- _Cosa si chiede_: Prosegui, per favore, il testo sul liceo classico, riprendendo subito dopo la sua ultima frase.

Gentile, il ministro che credeva nella rivoluzione nazionale del fascismo come prosecuzione del Risorgimento, con la riforma del 1923 volle introdurre anche in Italia una palestra per le classi dirigenti, facendo del liceo la strada maestra, e per lungo tempo unica, per accedere all’università, prima che la Costituzione della Repubblica santificasse i capaci e i meritevoli, e la scuola deviasse dal suo alveo democratico in decenni di lassismo, svogliatezza, sperimentazione a oltranza, occupazioni ad libitum, con le mamme che infilano il pigiamino nel sacco a pelo del figlio che deve okkupare la squola, come se fosse un rito obbligatorio di passaggio, e sempre in nome dell’egalitarismo, dell’utopia contestataria, del tutto e subito che finisce regolarmente nel niente mi dà niente…

Allora, l’amato e odiato liceo classico torna in auge e tanti liceali attempati, che sognano come un incubo di dover ridare gli esami di maturità con tutte le materie, plaudono alla notizia. Stando agli ultimi dati relativi all’anno 2017-2018, infatti, gli iscritti ai licei (classico e scientifico e scienze umane) sono il 53,4 per cento dei ragazzi italiani. Il 30,4 per cento si sono iscritti negli istituti tecnico, il 16, 2 per cento negli istituti professionali. Rispetto al 2016 le iscrizioni al liceo registrano un incremento complessivo dell’1,4 per cento (con lo 0,4 in più per il classico, e uno 0,3 in più per il liceo scienze umane) mentre le iscrizioni agli istituti tecnici e agli istituti professionali diminuiscono rispettivamente dello 0,1 e del 1,3 per cento.

Al di là di cifre e percentuali, la notizia rallegra perché restituisce al liceo italiano un primato che molti sottovalutano. Nei college americani, forse non a tutti è noto, i professori fanno a gara per avere in classe qualche bravo liceale italiano in grado di trascinare i compagni autoctoni, sempre monoglotti, ostinatamente refrattari a qualsivoglia nozione metafisica, molto orientati a un sapere pragmatico, tecnico, utilitaristico. Lì, lo studente italiano, se ha la fortuna di essere uscito dal limbo famigliare, magari frequentando il Liceo del Mondo Unito, spopola letteralmente. E all’università, viene osservato a vista come l’allievo più creativo, curioso, duttile, e geniale del mondo. Sarà anche per questo che, costretti da politiche dissennate alla fuga all’estero, molti dei nostri cervelli in fuga finiscono per eccellere, conquistano cattedre prestigiose, vincono finanziamenti impensabili e arrivano a scoperte straordinarie? Ma per quanti di loro l’abito mentale, la così detta forma mentis, non è solo frutto del caso, effetto di una felice combinazione genetica che li ha dotati di un buon dna, bensì il risultato di un’attitudine che il liceo classico nella sua eclettica generalità non fa che stimolare? Che senso ha perdere tanto tempo col latino di Orazio e le Epistole di Seneca?, si chiederanno i più scettici, tristi malinconici, sempre scontenti. Perché continuare a studiare l’aoristo e l’Alcesti di Euripide, quando poi sei un disadattato digitale, e non sei nemmeno capace di tradurre un’iscrizione del Foro romano? Obiezione di peso, certo. E però, non vorrei che siccome certi professori non vogliono più insegnare il greco, tutti devono rinunciare a studiare il teatro greco e a imparare i tempi del verbo, studiando anche fisica, chimica, biologia e matematica.

- _Materiale fornito_:
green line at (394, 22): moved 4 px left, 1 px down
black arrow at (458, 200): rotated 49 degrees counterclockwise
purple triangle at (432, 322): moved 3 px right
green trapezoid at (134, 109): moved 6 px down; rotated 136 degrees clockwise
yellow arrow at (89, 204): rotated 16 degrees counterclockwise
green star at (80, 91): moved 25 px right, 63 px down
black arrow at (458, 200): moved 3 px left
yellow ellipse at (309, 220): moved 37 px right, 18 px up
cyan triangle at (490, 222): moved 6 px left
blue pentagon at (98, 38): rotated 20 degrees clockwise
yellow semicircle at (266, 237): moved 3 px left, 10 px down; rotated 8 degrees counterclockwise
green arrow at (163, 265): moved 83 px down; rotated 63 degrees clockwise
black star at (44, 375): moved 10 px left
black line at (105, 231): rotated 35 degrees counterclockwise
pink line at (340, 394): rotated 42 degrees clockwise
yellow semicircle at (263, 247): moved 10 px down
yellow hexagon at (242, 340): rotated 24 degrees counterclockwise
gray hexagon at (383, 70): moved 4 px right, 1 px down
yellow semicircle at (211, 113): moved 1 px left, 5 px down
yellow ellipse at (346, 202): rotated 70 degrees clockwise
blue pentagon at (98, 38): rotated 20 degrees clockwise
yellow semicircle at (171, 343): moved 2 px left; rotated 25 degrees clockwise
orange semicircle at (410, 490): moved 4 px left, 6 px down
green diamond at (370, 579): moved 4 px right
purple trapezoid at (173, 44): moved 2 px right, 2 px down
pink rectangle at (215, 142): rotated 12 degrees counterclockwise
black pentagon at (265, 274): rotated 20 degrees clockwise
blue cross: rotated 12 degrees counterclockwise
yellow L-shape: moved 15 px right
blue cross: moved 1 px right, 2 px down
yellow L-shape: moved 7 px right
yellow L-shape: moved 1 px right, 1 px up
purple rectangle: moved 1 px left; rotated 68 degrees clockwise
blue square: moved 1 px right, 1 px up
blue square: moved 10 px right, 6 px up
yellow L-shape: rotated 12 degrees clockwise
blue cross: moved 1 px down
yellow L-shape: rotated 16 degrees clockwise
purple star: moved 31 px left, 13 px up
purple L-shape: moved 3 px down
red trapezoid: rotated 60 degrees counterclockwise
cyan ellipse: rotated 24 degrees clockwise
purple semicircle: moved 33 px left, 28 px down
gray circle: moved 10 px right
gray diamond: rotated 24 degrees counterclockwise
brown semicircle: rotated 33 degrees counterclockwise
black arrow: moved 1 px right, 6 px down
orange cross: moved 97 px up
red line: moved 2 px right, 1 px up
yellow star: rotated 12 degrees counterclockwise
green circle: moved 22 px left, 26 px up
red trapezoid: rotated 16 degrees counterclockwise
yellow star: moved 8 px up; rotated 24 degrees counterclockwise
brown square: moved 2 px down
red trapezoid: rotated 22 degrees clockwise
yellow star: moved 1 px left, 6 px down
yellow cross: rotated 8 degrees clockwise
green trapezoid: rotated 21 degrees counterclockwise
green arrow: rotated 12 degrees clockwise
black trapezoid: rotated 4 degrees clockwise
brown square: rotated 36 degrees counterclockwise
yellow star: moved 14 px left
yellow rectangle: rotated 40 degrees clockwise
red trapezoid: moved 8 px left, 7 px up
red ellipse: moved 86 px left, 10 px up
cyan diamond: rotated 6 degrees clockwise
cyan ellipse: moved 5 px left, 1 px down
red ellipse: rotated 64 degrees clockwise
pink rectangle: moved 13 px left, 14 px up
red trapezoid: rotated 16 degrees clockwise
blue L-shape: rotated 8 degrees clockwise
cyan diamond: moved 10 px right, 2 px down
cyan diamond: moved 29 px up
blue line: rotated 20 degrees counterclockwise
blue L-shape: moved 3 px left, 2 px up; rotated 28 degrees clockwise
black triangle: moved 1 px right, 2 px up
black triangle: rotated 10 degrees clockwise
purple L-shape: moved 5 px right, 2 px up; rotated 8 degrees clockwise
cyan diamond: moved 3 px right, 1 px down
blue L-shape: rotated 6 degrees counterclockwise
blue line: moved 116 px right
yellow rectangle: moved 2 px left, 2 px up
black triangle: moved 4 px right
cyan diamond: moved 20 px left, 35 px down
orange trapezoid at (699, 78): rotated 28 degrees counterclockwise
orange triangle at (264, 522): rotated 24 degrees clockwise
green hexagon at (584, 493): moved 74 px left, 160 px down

- _Risposta all'esercizio_:
Le aziende, diranno gli scafati, non sanno che farsene di tanti giovani saputelli pretenziosi. Vogliono carne fresca, menti sgombre da plasmare a piacimento. Benissimo. Si dà il caso però che siano sempre di più i manager con formazione umanistica che svettano ai vertici delle imprese. E le stesse imprese appetiscono sempre di più gli appassionati di latino e greco abituati sin da piccolo al pensiero complesso e perciò in grado di cimentarsi con algoritmi, calcoli algebrici, serie attuariali non in virtù di una congenita duttilità, bensì per effetto di un allenamento precoce. Non per niente, adesso che con la ripresa le aziende ricominciano a assumere, le famiglie riprendono a puntare sugli studi severi. Allora evviva il liceo classico, e viva quei temerari pronti a aprirsi le meningi sulle monadi di Leibniz, l’io trascendentale di Kant, la biologia molecolare e le guerre di religione, senza trascurare Dante e Machiavelli. Devono aver capito che non si tratta solo di nozioni, ma degli attrezzi indispensabili per imparare a dare il meglio di sé.